Within this text we can gain glimpse to the mindset of Mrs. Dalloway, where she contemplates her past with Peter Walsh. She speaks of how life had passed them by with her never marrying a Prime Minister and him never marrying her, life as she put it was not done the way they spoke of. He was a failure to her for never really making it, she reflects on this idea of the past and ones place to the future, how they promise and hope for the best but she is angry at the thought of not completing what they set out, it brings to mind if she is angry of her past promise or her future never getting it done.
“And she did not like him to play with Eileen because Eileen was a protestant and when she was young she knew children that used to play with protestants and the protestants used to make fun of the litany of the Blessed Virgin. Tower of Ivory, they used to say, House of Gold! How could a woman be a tower of ivory or a house of gold? Who was right then?”

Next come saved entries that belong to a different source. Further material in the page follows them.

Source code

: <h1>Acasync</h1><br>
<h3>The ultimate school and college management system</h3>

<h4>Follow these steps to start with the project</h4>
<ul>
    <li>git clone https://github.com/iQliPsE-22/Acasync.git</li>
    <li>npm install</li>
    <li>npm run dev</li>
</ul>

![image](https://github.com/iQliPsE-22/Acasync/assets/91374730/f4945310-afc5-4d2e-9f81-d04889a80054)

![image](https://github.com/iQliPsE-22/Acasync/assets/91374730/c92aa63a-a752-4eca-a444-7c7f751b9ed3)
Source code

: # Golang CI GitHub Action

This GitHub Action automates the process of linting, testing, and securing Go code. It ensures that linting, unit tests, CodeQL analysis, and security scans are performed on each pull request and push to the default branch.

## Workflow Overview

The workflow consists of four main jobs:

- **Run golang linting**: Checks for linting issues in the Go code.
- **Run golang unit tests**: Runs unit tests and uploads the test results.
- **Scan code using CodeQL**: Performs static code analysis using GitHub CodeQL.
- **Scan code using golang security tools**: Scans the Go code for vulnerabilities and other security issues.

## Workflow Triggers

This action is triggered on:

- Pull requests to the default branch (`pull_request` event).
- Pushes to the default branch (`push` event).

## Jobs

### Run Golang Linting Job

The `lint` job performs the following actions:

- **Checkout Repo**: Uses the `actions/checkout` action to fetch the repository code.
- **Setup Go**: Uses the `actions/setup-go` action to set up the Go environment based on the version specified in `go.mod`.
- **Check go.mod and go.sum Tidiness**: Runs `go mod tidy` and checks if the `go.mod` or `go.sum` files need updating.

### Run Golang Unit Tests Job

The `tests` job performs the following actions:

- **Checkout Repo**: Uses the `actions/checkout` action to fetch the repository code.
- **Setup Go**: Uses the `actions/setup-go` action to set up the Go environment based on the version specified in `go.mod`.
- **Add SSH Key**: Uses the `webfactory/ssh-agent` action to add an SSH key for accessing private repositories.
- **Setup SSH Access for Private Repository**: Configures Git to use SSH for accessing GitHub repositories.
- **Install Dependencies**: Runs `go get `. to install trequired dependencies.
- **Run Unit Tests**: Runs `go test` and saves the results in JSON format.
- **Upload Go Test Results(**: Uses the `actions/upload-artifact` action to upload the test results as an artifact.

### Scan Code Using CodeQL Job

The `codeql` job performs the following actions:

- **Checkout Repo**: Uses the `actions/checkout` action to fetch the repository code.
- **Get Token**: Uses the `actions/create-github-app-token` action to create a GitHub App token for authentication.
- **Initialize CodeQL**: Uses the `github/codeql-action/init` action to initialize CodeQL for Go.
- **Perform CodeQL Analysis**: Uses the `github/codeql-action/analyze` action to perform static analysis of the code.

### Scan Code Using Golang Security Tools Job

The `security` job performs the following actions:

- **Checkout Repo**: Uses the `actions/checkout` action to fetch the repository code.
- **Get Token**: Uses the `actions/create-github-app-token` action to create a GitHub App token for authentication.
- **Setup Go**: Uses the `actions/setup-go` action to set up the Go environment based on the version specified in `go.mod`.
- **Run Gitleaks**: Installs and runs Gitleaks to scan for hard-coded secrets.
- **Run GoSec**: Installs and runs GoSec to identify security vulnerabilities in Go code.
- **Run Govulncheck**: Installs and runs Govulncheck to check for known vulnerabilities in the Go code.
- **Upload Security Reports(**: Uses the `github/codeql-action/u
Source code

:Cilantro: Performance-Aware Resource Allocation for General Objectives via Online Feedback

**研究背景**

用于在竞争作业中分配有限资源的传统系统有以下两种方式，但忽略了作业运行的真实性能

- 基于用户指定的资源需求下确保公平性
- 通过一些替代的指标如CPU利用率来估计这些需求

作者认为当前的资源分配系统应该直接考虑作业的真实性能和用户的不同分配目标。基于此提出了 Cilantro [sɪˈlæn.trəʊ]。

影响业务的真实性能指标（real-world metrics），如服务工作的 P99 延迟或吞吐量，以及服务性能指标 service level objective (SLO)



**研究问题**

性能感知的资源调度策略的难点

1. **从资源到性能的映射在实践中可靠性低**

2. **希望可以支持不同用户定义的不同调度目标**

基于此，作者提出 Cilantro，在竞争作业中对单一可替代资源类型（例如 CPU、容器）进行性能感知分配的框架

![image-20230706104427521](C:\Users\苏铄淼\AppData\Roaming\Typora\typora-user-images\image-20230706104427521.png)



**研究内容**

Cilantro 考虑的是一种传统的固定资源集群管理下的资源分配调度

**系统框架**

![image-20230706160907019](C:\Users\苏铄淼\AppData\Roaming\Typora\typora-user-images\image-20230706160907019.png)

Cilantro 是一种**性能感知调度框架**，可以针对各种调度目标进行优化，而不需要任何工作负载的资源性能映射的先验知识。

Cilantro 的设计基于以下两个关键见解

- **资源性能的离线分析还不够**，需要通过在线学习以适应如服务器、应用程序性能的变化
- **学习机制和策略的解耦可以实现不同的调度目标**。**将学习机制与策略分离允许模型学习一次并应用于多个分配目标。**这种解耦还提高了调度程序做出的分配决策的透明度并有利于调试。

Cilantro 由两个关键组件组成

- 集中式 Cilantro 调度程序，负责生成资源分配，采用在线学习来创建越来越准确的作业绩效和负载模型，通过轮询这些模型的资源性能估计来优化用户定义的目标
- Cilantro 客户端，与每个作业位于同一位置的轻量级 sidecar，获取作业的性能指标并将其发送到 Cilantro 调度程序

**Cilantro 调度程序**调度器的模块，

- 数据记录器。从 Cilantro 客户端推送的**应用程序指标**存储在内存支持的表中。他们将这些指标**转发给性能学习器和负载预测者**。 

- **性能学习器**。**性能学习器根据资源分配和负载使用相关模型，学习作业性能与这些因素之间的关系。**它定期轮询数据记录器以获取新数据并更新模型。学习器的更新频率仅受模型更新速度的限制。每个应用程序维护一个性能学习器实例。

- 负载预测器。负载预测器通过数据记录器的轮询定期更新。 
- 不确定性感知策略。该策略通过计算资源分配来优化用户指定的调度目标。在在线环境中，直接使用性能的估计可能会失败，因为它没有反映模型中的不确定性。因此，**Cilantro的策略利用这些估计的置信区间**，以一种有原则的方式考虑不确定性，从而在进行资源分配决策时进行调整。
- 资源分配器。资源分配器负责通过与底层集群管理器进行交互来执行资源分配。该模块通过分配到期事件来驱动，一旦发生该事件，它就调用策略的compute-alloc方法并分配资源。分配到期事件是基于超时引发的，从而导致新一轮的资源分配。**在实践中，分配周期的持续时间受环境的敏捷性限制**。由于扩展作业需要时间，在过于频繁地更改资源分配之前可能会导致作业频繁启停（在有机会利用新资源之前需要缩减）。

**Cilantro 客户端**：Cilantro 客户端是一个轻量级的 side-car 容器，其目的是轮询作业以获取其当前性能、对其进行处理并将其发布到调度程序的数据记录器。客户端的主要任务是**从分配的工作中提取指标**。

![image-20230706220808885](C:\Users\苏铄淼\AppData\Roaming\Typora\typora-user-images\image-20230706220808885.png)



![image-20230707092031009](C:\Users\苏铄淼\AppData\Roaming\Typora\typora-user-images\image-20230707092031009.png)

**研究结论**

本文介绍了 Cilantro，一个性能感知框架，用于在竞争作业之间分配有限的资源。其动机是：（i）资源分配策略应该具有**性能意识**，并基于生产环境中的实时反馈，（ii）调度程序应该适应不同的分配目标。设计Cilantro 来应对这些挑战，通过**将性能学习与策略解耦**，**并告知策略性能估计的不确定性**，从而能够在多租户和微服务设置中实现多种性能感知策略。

James Joyce, Portrait of the Artist as a Young Man, ed. Jeri Johnson (Oxford: Oxford UP, 2000),pg 29.
Within this quote Joyce treats Stephen’s ignorance on religious intolerance as a show of his innocence. It seems as a showcase of how Joyce wishes to frame the mindset of a child like Stephen where these notions of difference are meaningless to children, as if this intolerance of not being friends with someone due to a difference of religion is a learned behavior not an innate one. Thus Stephen understands the reason why Dante does not like Eileen but not the intention of it, which is a interesting way to frame such an understanding of childhood.